--- INFORMATION SHOWN Enclosed Below ---

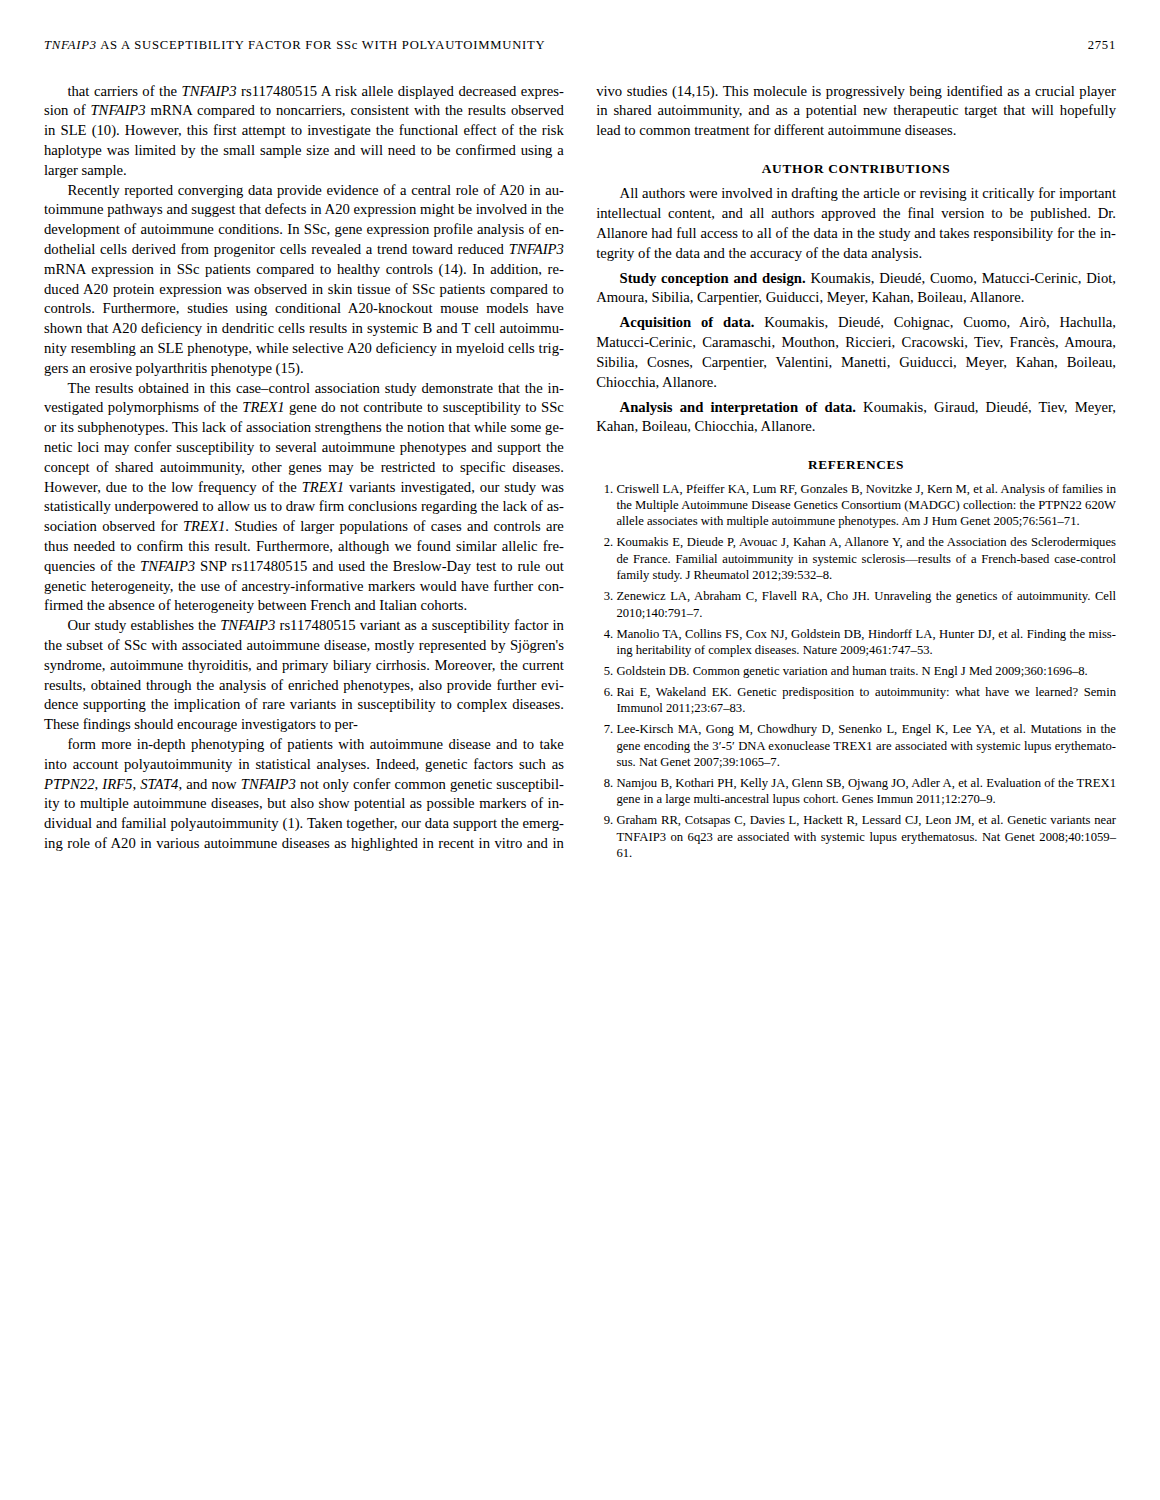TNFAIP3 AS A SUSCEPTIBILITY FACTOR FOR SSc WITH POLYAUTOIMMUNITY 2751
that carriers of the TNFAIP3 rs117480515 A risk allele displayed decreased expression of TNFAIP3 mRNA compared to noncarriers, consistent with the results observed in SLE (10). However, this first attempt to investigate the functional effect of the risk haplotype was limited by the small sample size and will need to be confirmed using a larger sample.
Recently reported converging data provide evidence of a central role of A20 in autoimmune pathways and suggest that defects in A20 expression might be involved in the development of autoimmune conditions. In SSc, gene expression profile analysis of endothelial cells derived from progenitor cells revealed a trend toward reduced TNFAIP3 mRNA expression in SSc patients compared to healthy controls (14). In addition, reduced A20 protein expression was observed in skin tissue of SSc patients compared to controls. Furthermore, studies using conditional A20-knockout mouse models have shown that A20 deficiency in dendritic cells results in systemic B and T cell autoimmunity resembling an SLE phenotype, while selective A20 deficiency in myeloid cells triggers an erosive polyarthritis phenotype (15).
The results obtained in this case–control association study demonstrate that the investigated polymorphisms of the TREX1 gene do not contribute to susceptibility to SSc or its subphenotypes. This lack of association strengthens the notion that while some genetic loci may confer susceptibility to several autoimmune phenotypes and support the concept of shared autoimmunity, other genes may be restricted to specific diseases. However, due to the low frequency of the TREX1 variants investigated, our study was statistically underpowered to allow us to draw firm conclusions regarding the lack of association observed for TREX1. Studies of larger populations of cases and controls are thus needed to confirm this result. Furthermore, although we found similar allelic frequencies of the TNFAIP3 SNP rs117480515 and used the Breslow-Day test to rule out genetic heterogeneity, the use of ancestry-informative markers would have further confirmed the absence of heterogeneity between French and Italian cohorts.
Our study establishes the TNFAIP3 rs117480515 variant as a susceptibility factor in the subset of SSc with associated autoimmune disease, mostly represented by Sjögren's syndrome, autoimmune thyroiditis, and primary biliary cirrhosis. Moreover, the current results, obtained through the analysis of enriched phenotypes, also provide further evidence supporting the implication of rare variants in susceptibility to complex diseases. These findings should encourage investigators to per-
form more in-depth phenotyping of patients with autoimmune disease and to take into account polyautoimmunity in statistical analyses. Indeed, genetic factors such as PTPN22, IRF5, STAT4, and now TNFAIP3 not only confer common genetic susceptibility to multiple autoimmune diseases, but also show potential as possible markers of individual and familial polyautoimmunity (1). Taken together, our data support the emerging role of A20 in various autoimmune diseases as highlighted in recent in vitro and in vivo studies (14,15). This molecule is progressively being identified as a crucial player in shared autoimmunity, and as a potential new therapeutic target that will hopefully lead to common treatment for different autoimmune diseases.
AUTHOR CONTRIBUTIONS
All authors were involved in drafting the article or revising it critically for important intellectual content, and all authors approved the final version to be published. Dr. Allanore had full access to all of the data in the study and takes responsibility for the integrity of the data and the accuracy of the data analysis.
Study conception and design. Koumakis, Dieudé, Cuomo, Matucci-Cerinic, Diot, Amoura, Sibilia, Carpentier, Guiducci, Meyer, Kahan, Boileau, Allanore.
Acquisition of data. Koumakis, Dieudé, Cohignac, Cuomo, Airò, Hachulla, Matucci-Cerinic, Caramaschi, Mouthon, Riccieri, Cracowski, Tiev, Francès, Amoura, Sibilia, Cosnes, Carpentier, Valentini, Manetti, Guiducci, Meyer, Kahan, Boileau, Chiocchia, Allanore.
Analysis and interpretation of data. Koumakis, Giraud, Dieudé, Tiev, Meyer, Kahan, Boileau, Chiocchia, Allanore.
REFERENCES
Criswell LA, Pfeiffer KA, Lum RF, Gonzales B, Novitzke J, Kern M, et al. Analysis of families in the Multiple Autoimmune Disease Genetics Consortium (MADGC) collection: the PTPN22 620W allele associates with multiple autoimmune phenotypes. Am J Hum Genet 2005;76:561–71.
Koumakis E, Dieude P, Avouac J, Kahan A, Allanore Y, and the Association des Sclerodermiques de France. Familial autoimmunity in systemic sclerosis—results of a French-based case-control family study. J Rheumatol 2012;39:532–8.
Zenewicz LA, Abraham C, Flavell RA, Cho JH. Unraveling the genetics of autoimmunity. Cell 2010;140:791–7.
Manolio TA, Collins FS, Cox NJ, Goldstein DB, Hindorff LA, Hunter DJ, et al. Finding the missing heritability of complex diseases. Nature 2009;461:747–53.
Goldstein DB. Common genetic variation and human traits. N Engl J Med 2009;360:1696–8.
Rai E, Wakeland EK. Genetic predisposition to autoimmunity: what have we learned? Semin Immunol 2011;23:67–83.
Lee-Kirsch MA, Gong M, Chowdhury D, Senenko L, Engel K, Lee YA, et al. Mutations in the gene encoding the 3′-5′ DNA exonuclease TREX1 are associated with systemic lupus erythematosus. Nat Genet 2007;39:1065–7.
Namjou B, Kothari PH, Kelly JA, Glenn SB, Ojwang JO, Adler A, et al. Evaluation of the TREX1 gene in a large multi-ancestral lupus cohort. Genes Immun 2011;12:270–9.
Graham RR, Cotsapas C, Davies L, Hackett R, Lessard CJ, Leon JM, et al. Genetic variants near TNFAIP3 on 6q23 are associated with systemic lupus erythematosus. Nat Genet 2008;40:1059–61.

--- End of Enclosed INFORMATION SHOWN ---

## [TASK]
Report only the number of lines above that contain "associated".

## [SOLUTION FOR THIS EXERCISE]
3